Exercise ▸
Answer these questions from the text on the Action Conservative Movement:
1. Around what year did the movement begin to emerge?
2. What Japanese term does the text give for the far right internet movement in Japan?
3. Which local Japanese group is named as counterprotesting the movement?

[Opening Excerpt provided section]

= Action Conservative Movement =

Far-right movement in Japan

Action Conservative Movement (Note: Alternatively Kōdō-suru Undō (行動する運動). Other translations include Conservative Action Movement (CAM), or Action Movement.) (ACM; 行動する保守) is an umbrella term for a number of conservative activist groups that emerged in Japan beginning in the second half of the 2000s.

The groups are considered to be ultranationalist and far right (uyoku dantai), associated with the use of hate speech, and associated with the far right internet movement in Japan (netto-uyoku).

== Description ==
The movement emerged beginning around 2006. They primarily protest on topics relating to foreigners, particularly Koreans in Japan. They have also protested Buddhist groups, the mainstream Japanese media, and sometimes the local and national governments. They are widely considered to use hate speech. Groups like Zaitokukai and Shuken Kaifuku o Mezasu Kai are famously part of the movement.

The movement has been described as more confrontational and aggressive than far right Japanese groups of the past. One Zainichi Korean said of them in 2008:

They seem worse than old, traditional uyoku (rightists). At least old uyoku had a system of thought—worshipping the emperor, pride in ancient Japanese culture. When I was a girl, going to Korean school, their sound trucks would often come, but they never seemed to be attacking us personally. They didn't abuse the children—they just criticized the government of North Korea. I was not frightened of them—they were just this weird thing that you kind of got used to. But the Zaitokukai come closer and scare the children.

They have been challenged by and met with counterprotests from local Japanese groups, such as the Counter-Racist Action Collective. This has led to physical clashes among various groups over time.

[Closing Excerpt provided section]
[Opening Data section]

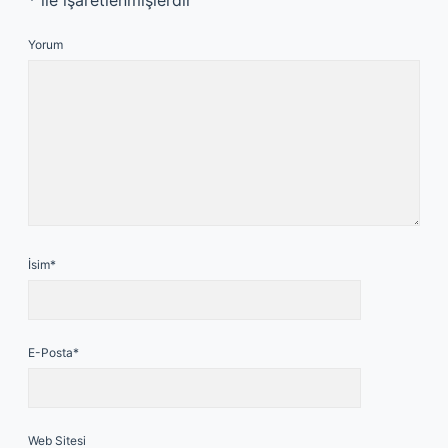
*
ile işaretlenmişlerdir
Yorum
İsim*
E-Posta*
Web Sitesi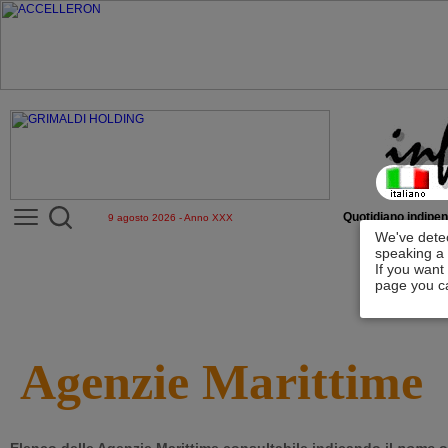
Quotidiano indipen
9 agosto 2026 - Anno XXX
We've detec
speaking a 
If you want
page you ca
Agenzie Marittime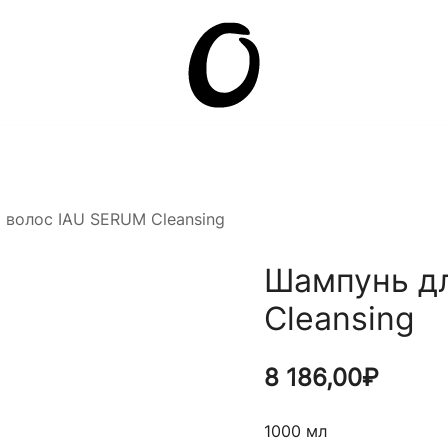
Она.ru
 волос IAU SERUM Cleansing
Шампунь дл
Cleansing
8 186,00
₽
1000 мл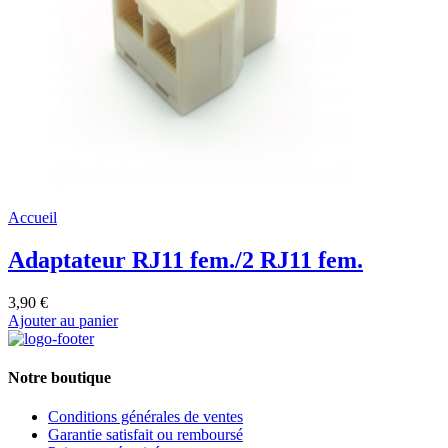
Accueil
Adaptateur RJ11 fem./2 RJ11 fem.
3,90 €
Ajouter au panier
Notre boutique
Conditions générales de ventes
Garantie satisfait ou remboursé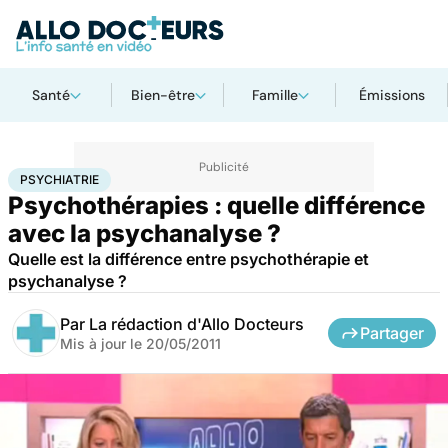
Santé
Bien-être
Famille
Émissions
Accueil
Bien-être
Psycho
Psychiatrie
PSYCHIATRIE
Psychothérapies : quelle différence
avec la psychanalyse ?
Quelle est la différence entre psychothérapie et
psychanalyse ?
Par
La rédaction d'Allo Docteurs
Partager
Mis à jour le
20/05/2011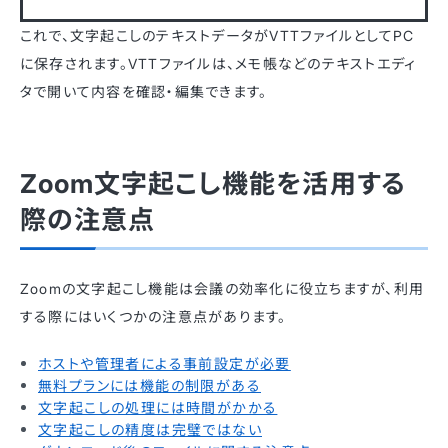
これで、文字起こしのテキストデータがVTTファイルとしてPC
に保存されます。VTTファイルは、メモ帳などのテキストエディ
タで開いて内容を確認・編集できます。
Zoom文字起こし機能を活用する
際の注意点
Zoomの文字起こし機能は会議の効率化に役立ちますが、利用
する際にはいくつかの注意点があります。
ホストや管理者による事前設定が必要
無料プランには機能の制限がある
文字起こしの処理には時間がかかる
文字起こしの精度は完璧ではない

[Closing Data section]

Task solution ▸
1. Around 2006.
2. Netto-uyoku.
3. The Counter-Racist Action Collective.